Not long after receiving his doctorate, Baeyer would begin to make a series of discoveries that brought him renown both within the chemical profession and with the wider public. In 1863-64, Baeyer discovered barbituric acid, the parent compound of the barbiturates which — although now largely replaced by newer drugs — were for over a century fundamental to medicine for their anesthetic, anxiolytic, and anticonvulsant properties. A year later, in 1865, Baeyer began his celebrated and decades-long work on indigo that would lead, in 1883, to the discovery of indigo's chemical formula and the creation of synthetic indigo, providing the foundation for the entire German dye industry. In 1871, during his research on pigments and dyes, Baeyer synthesized phenolphthalein, a compound known to every chemist and chemistry student as the pH indicator that turns pink in the presence of basic solutions.
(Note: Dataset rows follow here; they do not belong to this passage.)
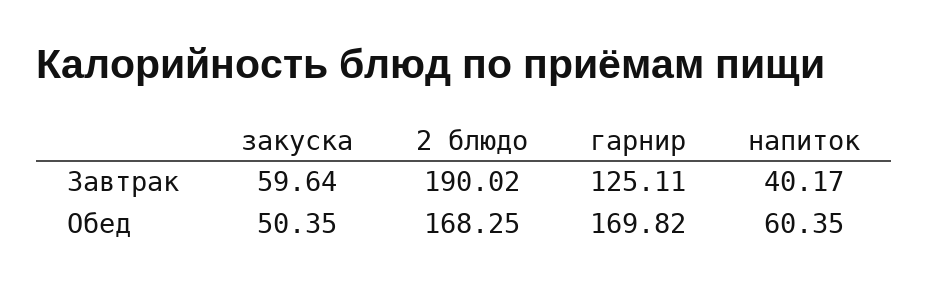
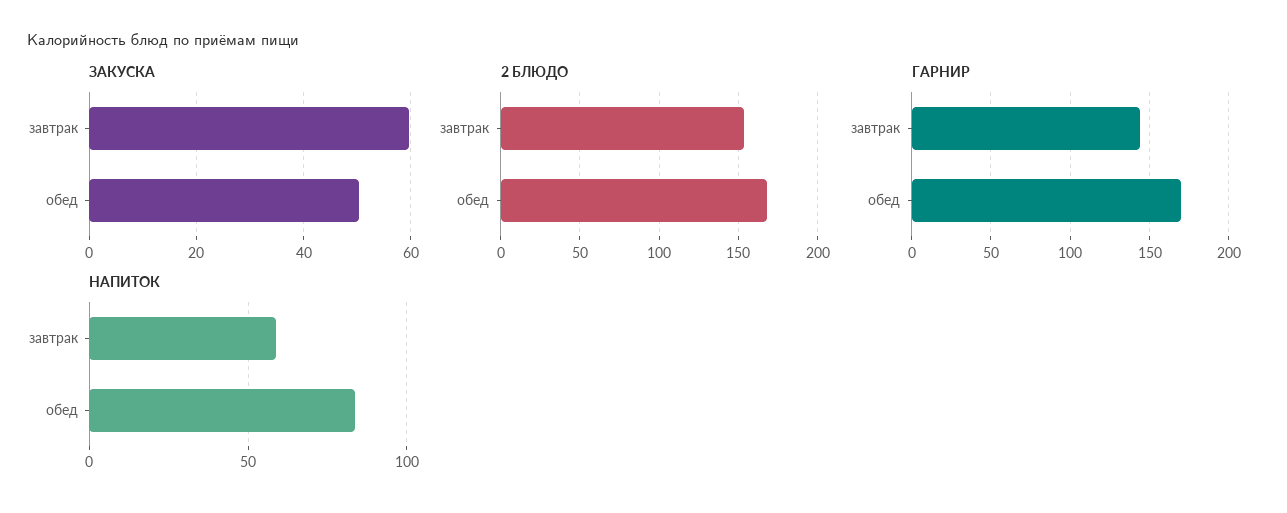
  {
    "закуска": {
      "Завтрак": 59.64,
      "Обед": 50.35
    },
    "2 блюдо": {
-     "Завтрак": 190.02,
+     "Завтрак": 155,
      "Обед": 168.25
    },
    "гарнир": {
-     "Завтрак": 125.11,
+     "Завтрак": 145,
      "Обед": 169.82
    },
    "напиток": {
-     "Завтрак": 40.17,
+     "Завтрак": 60,
-     "Обед": 60.35
+     "Обед": 85
    }
  }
And, in 1907, Leo Baekeland would draw upon Baeyer's previous experiments with mixtures of phenol and formaldehyde — which Baeyer had dismissed as "Schmiere" — to create Bakelite, the first fully synthetic plastic and which inaugurated the "Plastics Age" of the 20th and 21st centuries.
In 1885, on his 50th birthday and in recognition of his scientific achievements and service to the German dye industry, Baeyer was elevated to the hereditary nobility by King Ludwig II of Bavaria, conferring upon him the "von" distinction. In the same decade, he received some of the most important scientific distinctions of the era: the Davy Medal of The Royal Society for the synthesis of indigo (1881), fellowship in the American Academy of Arts and Sciences (1884), membership to the Prussian Academy of Sciences (1884), and foreign membership to The Royal Society (1885). In 1903, Baeyer received the inaugural Liebig Medal from the German Chemical Society, to celebrate the centenary of the birth of Justus von Liebig, one of the founders of modern organic chemistry. This was followed two years later, in 1905, with the awarding of this Nobel Prize in Chemistry, the crowning achievement and recognition of Baeyer's remarkable career, given to him "in recognition of his services in the advancement of organic chemistry and the chemical industry, through his work on organic dyes and hydroaromatic compounds."
Having made fundamental discoveries in medical, biological, and industrial chemistry, many of which were essential to the development of the entire field of modern organic chemistry, Adolf von Baeyer was recognized by his peers as one of the most important chemists of his generation and is forever memorialized today by his achievements and awards, including the 1905 Nobel Prize in Chemistry offered here. Additionally, as the first entry in Tina Levitan's pathbreaking book The Laureates: Jewish Winners of the Nobel Prize (1960), Baeyer stands first in a long line of distinguished laureates of Jewish descent in every field of human achievement recognized by the Nobel Prize.
REFERENCES:
Gillespie, Charles C., editor in chief. Dictionary of Scientific Biography. New York: Charles Scribner's Sons, 1970-1980, 389-391.
Henrich, Ferdinand. "Adolf Von Baeyer (1835-1917)." Journ. Chem. Educ. 7, 1231-1248 (1930).
Levitan, Tina. The Laureates: Jewish Winners of the Nobel Prize. New York: Twayne Publishers, 1960.
Perkin, W. "Prof. Adolf Von Baeyer, For.Mem.R.S." Nature 100, 188-190 (1917).